Roomaney Aqeedah Abbas, Womersley Jacqueline Samantha, Swart Patricia Cathryn, Spies Georgina, Seedat Soraya, Hemmings Sian Megan Joanna
Division of Molecular and Human Genetics, Department of Biomedical Sciences, Faculty of Medicine and Health Sciences, Stellenbosch University, Cape Town, South Africa.
South African Medical Research Council / Stellenbosch University Genomics of Brain Disorders Research Unit, Faculty of Medicine & Health Sciences, Stellenbosch University, Cape Town, South Africa.
IBRO Neurosci Rep. 2021 Dec 8;12:45-54. doi: 10.1016/j.ibneur.2021.12.003. eCollection 2022 Jun.
HIV/AIDS is a major public health burden in South Africa, currently affecting an estimated 13.5% of the population.
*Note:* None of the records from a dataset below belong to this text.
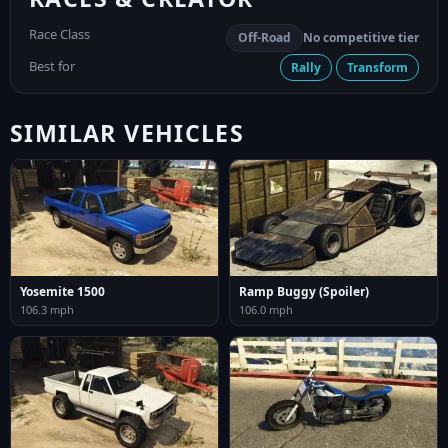
Race Class
Off-Road
No competitive tier
Best for
Rally
Transform
SIMILAR VEHICLES
Yosemite 1500
Ramp Buggy (Spoiler)
106.3 mph
106.0 mph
Despite improved access to antiretroviral therapies, HIV-associated neurocognitive disorders (HAND), characterised by a spectrum of neurocognitive impairment, emotional disturbances and motor abnormalities, continue to persist. Gene-environment interactions contribute to HAND pathophysiology and previous research has identified childhood trauma as an environmental risk factor. Dopaminergic signalling in the prefrontal cortex plays a key role in cognitive function. Thus, variants in genes encoding the dopamine transporter (DAT) and catechol-O-methyltransferase (COMT), which are responsible for dopamine transport and metabolism, could represent genetic risk factors for HAND. This study investigated whether the variable number of tandem repeats (VNTR) and Val158Met (rs4680) polymorphisms are associated with longitudinal change in cognitive function in the context of childhood trauma and HIV. Participants ( = 49 HIV-negative and = 64 HIV-positive women) completed the Childhood Trauma Questionnaire - Short Form (CTQ-SF) and provided blood for genetic analyses. Global cognitive scores were generated from baseline and one-year follow-up assessments. Following polymerase chain reaction, genotypes were determined using gel electrophoresis and confirmed by Sanger sequencing. Baseline global cognitive scores, genotype, HIV status and CTQ-SF scores were regressed on one-year global cognitive scores in regression models. Analysis of variance was used to examine the effect of including predictor variable interactions on model fit. HIV seropositivity was associated with poorer cognitive performance at one-year follow-up ( = 2.46 ×10). The combination of HIV and 10-repeat homozygosity ( 10/10) was associated with reduced global cognitive scores in longitudinal models ( = 0.010). Including the interaction between 10/10, childhood trauma, and HIV explained significantly more of the variance in longitudinal cognitive scores ( = 0.008). There were no significant associations with the genotype. Our research indicates that childhood trauma and genetic variation in contribute toward the aetiology of HAND. Future studies in larger cohorts are warranted to verify these results.
艾滋病毒/艾滋病是南非主要的公共卫生负担,目前估计影响着13.5%的人口。尽管抗逆转录病毒疗法的可及性有所改善,但以一系列神经认知障碍、情绪障碍和运动异常为特征的与艾滋病毒相关的神经认知障碍(HAND)仍然存在。基因-环境相互作用促成了HAND的病理生理学,先前的研究已将童年创伤确定为一种环境风险因素。前额叶皮质中的多巴胺能信号在认知功能中起关键作用。因此,编码多巴胺转运体(DAT)和儿茶酚-O-甲基转移酶(COMT)的基因变异,它们负责多巴胺的转运和代谢,可能代表HAND的遗传风险因素。本研究调查了串联重复序列可变数目(VNTR)和Val158Met(rs4680)多态性是否与童年创伤和艾滋病毒背景下认知功能的纵向变化相关。参与者(49名艾滋病毒阴性和64名艾滋病毒阳性女性)完成了儿童创伤问卷简表(CTQ-SF)并提供血液用于基因分析。全球认知分数由基线和一年随访评估得出。经过聚合酶链反应后,使用凝胶电泳确定基因型,并通过桑格测序进行确认。在回归模型中,将基线全球认知分数、基因型、艾滋病毒状态和CTQ-SF分数对一年全球认知分数进行回归分析。方差分析用于检验纳入预测变量相互作用对模型拟合的影响。在一年随访时,艾滋病毒血清阳性与较差的认知表现相关(P = 2.46×10)。在纵向模型中,艾滋病毒与10重复纯合子(10/10)的组合与全球认知分数降低相关(P = 0.010)。纳入10/10、童年创伤和艾滋病毒之间的相互作用显著解释了纵向认知分数中更多的方差(P = 0.008)。与Val158Met基因型无显著关联。我们的研究表明,童年创伤和DAT基因变异促成了HAND的病因。有必要在更大的队列中进行未来研究以验证这些结果。